To be clinically useful in goal-directed fluid therapy, a fluid challenge (FC) must achieve a large enough blood volume change (ΔBV) to materially change ventricular preload and stroke volume (ΔSV). The same % change in BV for all the subsequent FCs must also be achieved. We explored under what circumstances these prerequisites can be met by referring to data from a clinical trial where 111 patients underwent three successive intravenous FCs using crystalloid (Ringer´s lactate) or colloid (hydroxyethyl starch), involving a total of 9 mL/kg of fluid, just after induction of general anaesthesia.

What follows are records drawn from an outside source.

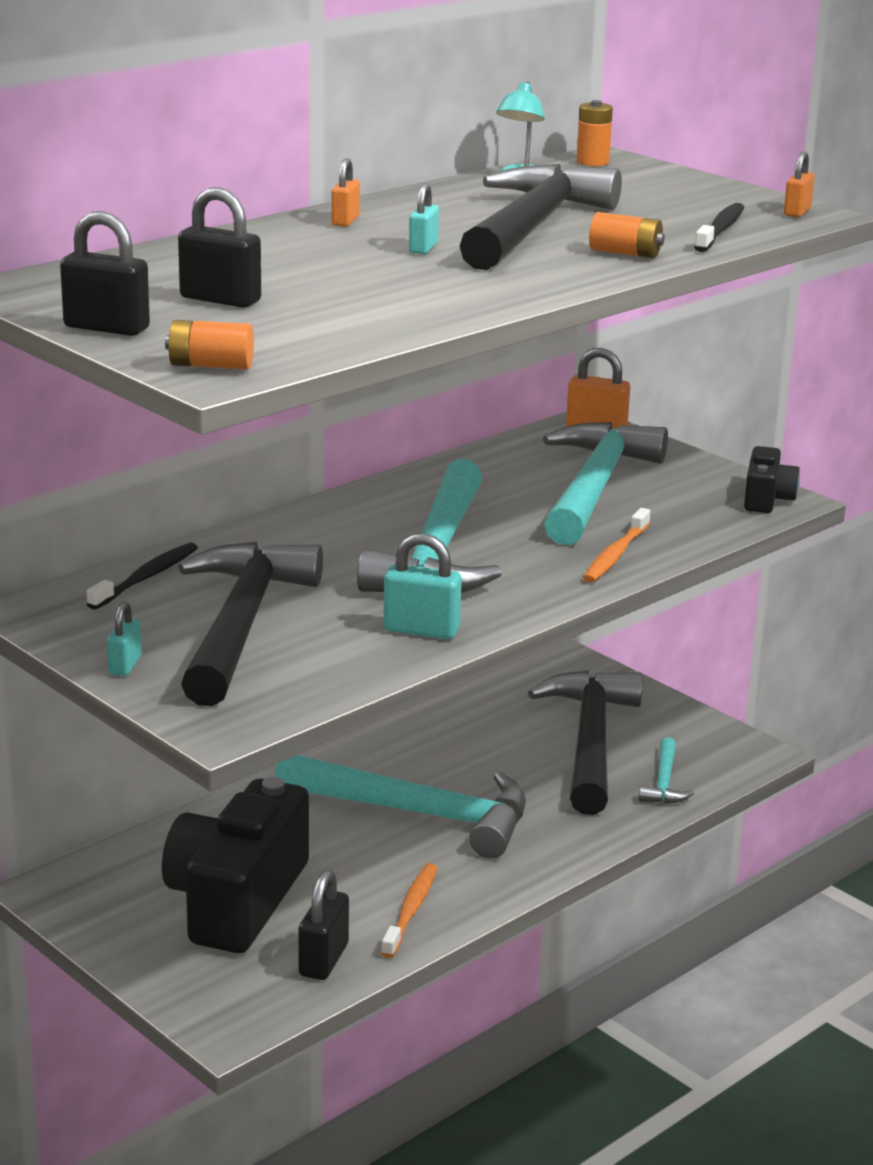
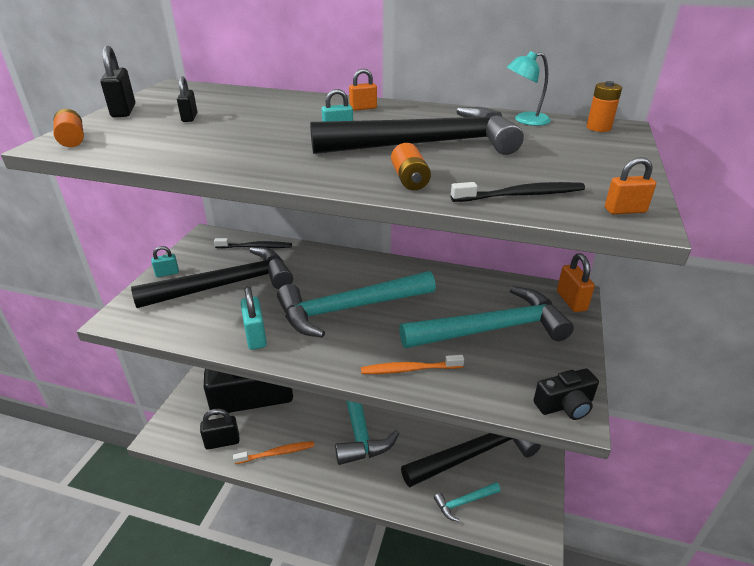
camera: 60 degrees right, 10 degrees up
(220, 299) = (189, 118): black padlock -> black padlock, size x0.63

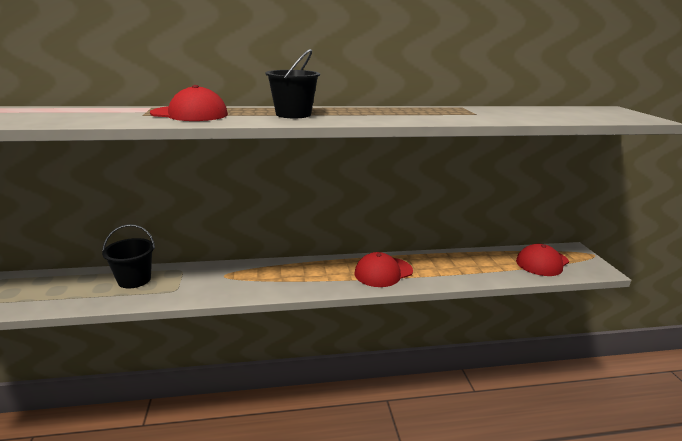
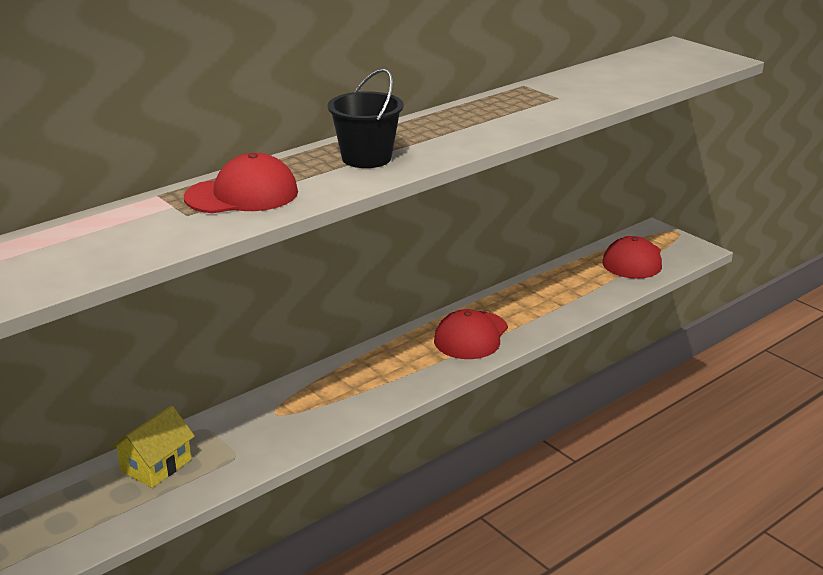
camera: 30 degrees left, 5 degrees up
(134, 280) = (156, 465): black bucket -> yellow house

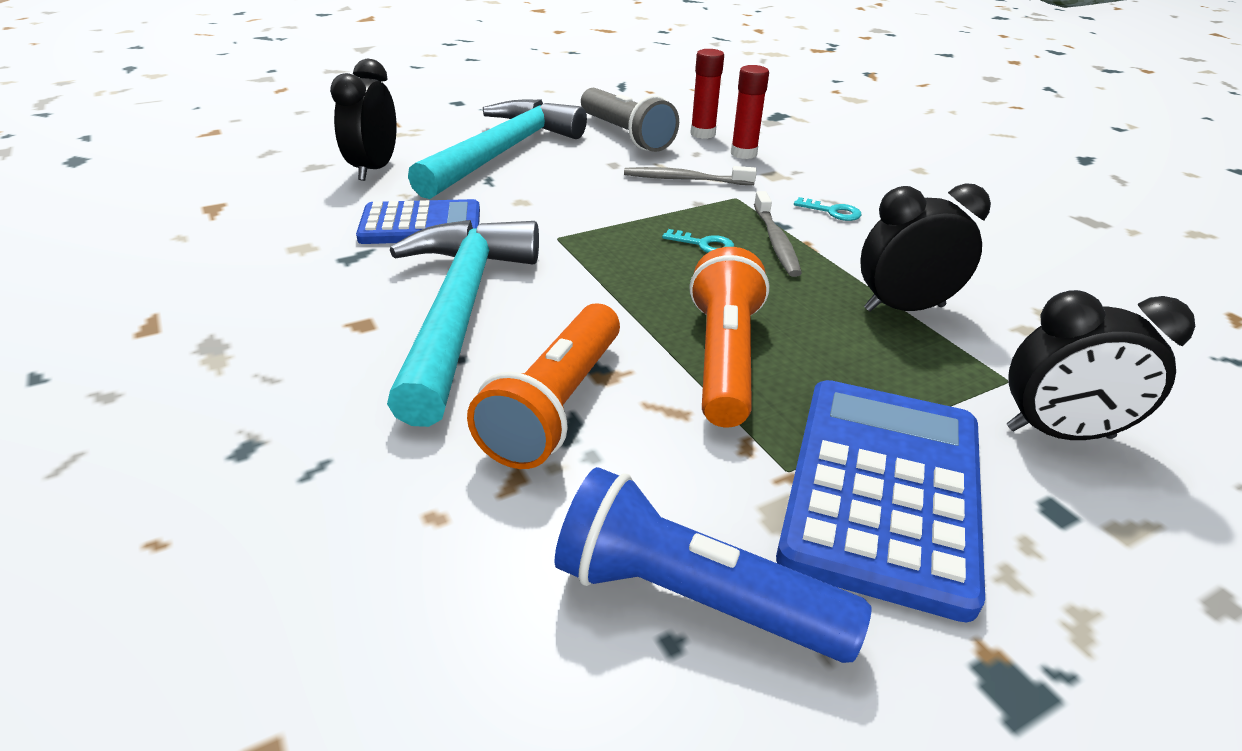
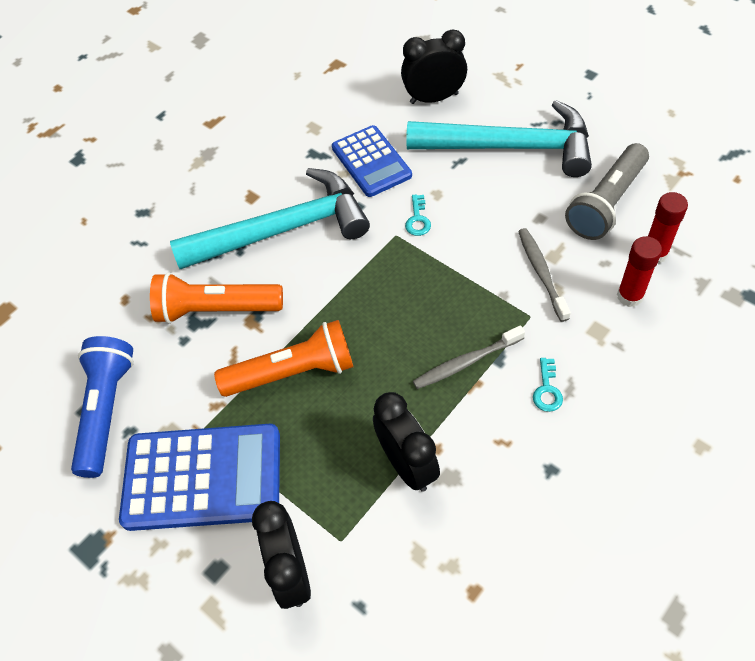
camera: 75 degrees right, 20 degrees up
(704, 244) = (434, 319): turquoise key -> turquoise key (418, 219)

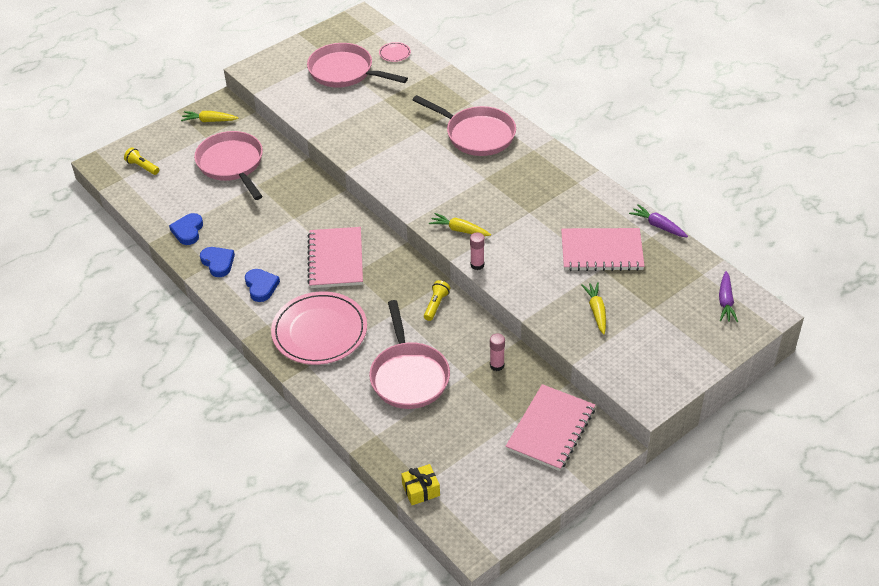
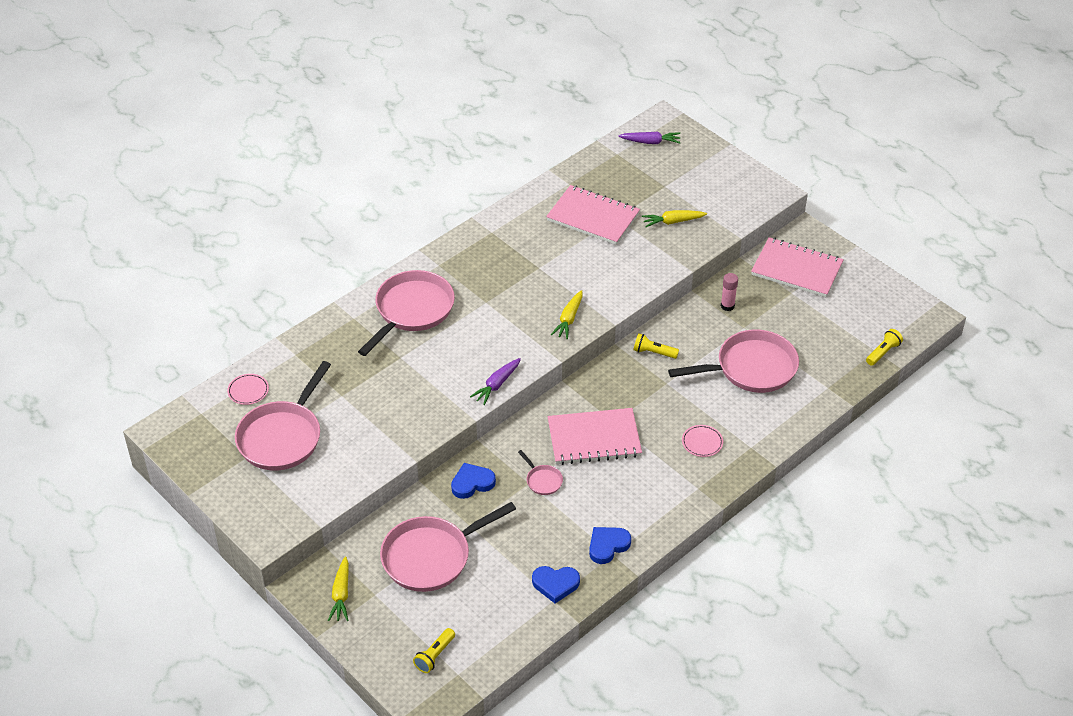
camera: 95 degrees left, 0 degrees up
(261, 286) = (642, 500): blue heart -> blue heart (472, 483)
(295, 226) = (542, 480): none -> pink pan
(319, 331) = (702, 442): pink plate -> pink plate, size x0.40
(421, 490) = (883, 352): yellow gift -> yellow flashlight
(477, 265) = (619, 304): pink glue stick -> none
(601, 252) = (593, 217): pink notebook -> pink notebook turned 60 degrees counterclockwise
(658, 226) = (554, 179): purple carrot -> purple carrot (497, 385)

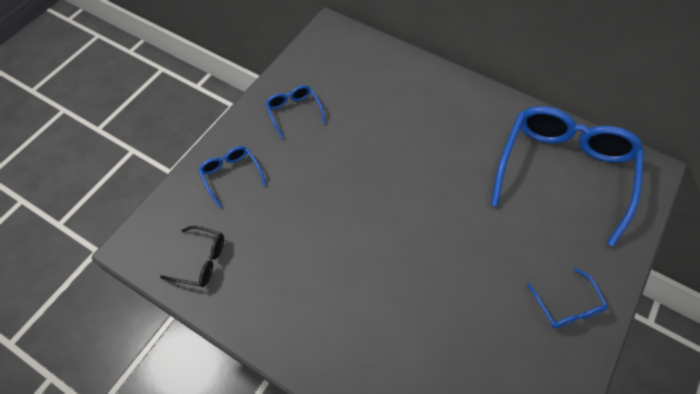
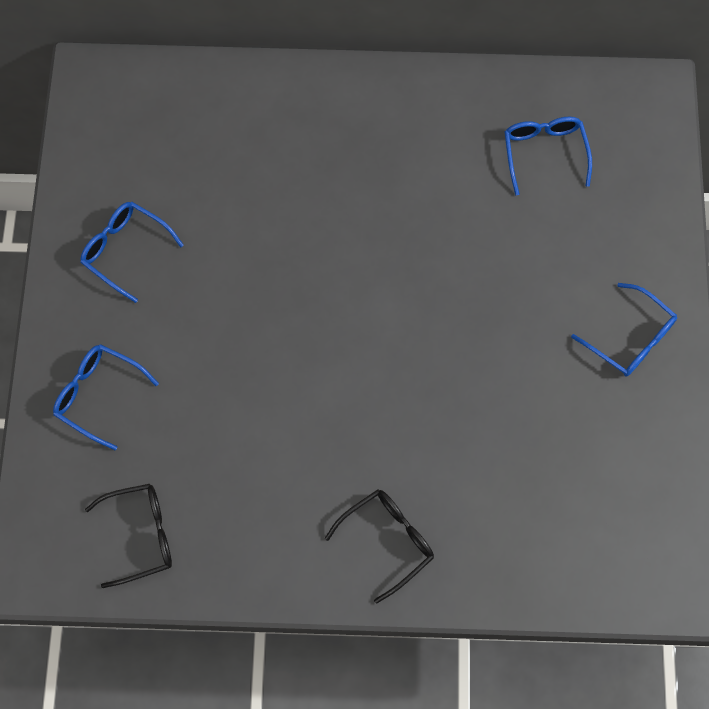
camera: 30 degrees left, 10 degrees up
(338, 346) = (387, 541): none -> black glasses
(562, 172) = (544, 154): blue glasses -> blue glasses, size x0.43

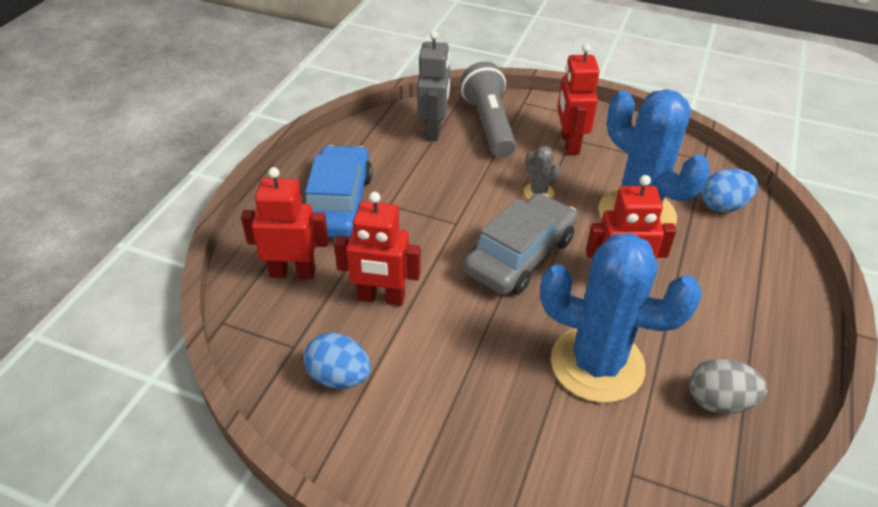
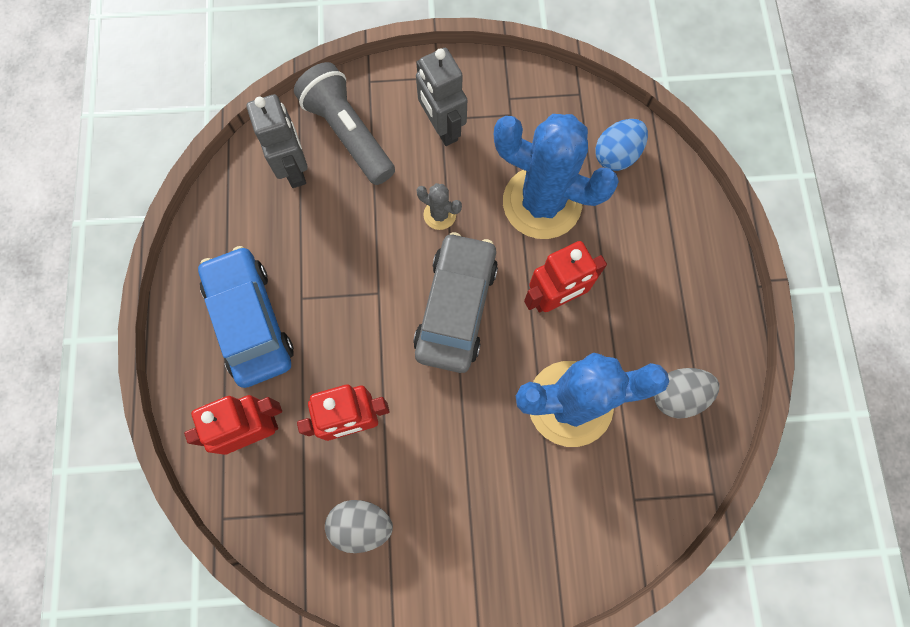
camera: 25 degrees left, 30 degrees up
(339, 377) = (361, 524): blue egg -> grey egg
(569, 143) = (442, 128): red robot -> grey robot

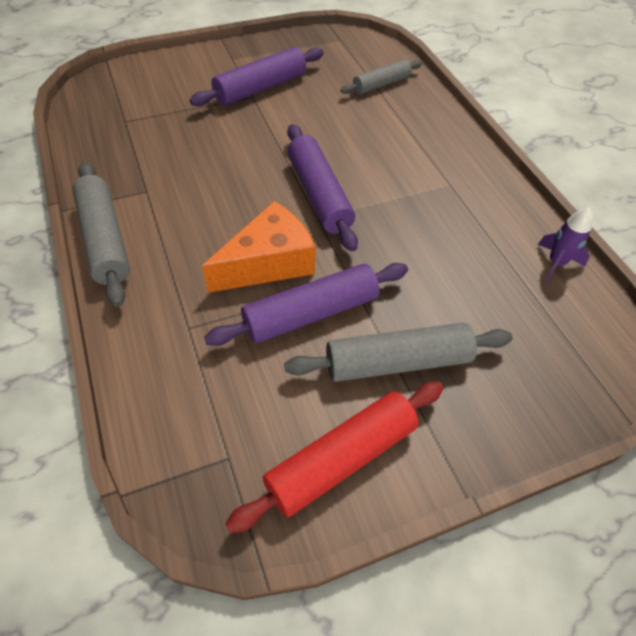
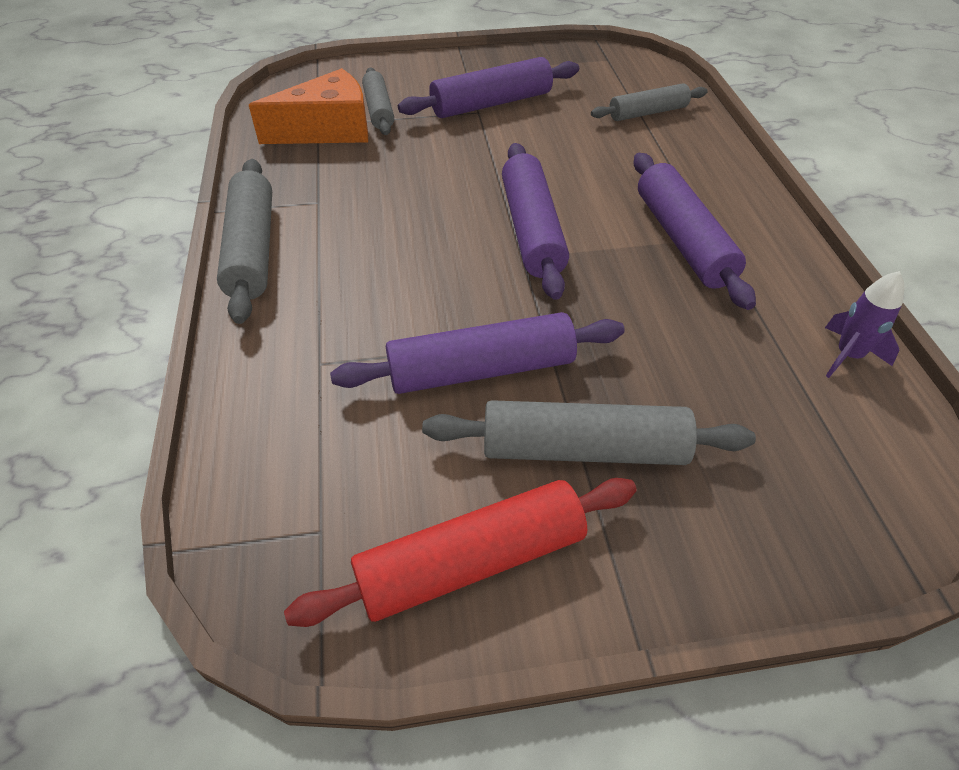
camera: 15 degrees right, 5 degrees down
(172, 102) = (379, 110): none -> grey rolling pin
(268, 263) = (444, 302): orange cheese -> orange cheese (328, 130)
(429, 189) = (682, 240): none -> purple rolling pin

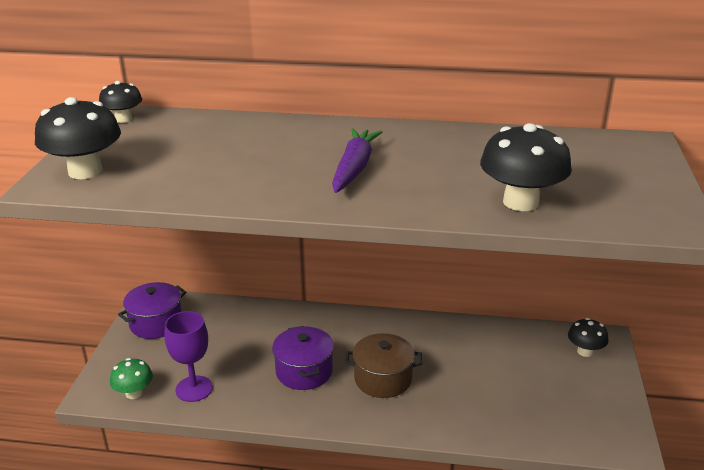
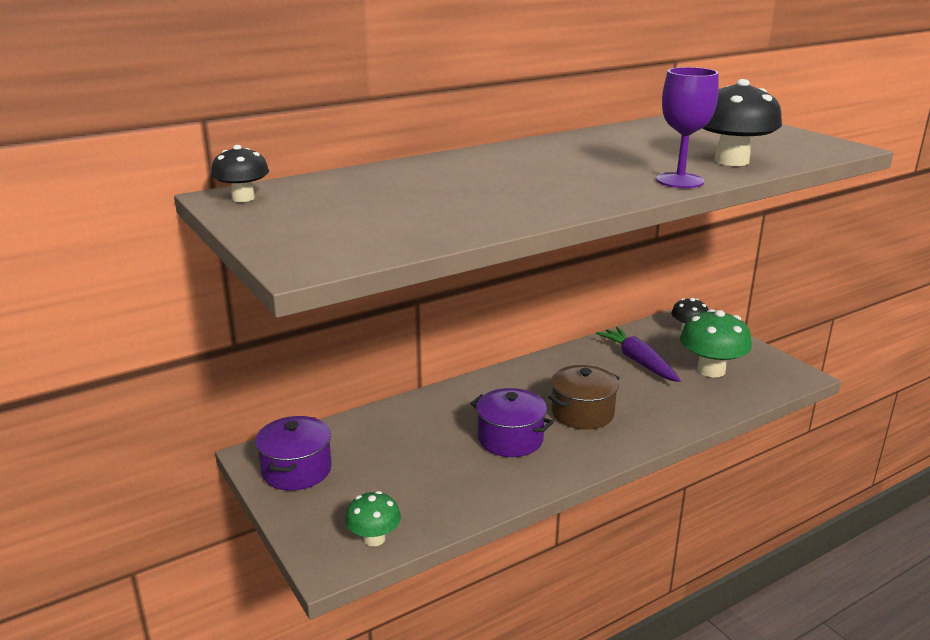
camera: 40 degrees left, 5 degrees down
(85, 171) = (318, 243): black mushroom -> none
(194, 389) = (431, 503): purple goblet -> purple goblet (680, 181)
(354, 168) = (568, 174): purple carrot -> purple carrot (638, 361)
(547, 398) = (711, 370): none -> green mushroom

The three FC using crystalloid fluid increased SV by 2.5% while the colloid increased the SV by 29.2% (medians, P < 0.001). Moreover, crystalloid expanded the BV by 20.8% while the corresponding expansion by colloid was 29.5% ( P < 0.001). The cardiac response to increased BV was normalized by calculating the ΔSV%/ΔBV% ratio, which was much lower at 0.12 for the crystalloid fluid versus 0.98 for colloid ( P < 0.001). The poor SV response can possibly be explained by the underlying changes in the mean circulatory filling pressure, which suggest crystalloid FCs was less effective in increasing the stressed blood volume (preload). On the other hand, the inferior BV expanding effect of crystalloid is likely due to the fast tissue redistribution pharmacokinetic profile of administered boluses. Finally, the cardiac response to the first FC and impact on oxygen delivery became falsely low in both groups due to a reflex redistribution of a substantial volume of interstitial fluid into the circulation after anaesthetic induction.

Differences in effectiveness between crystalloid and colloid fluid when providing repeated FCs increase the risk of false negative indications of fluid non-responsiveness when crystalloid is used.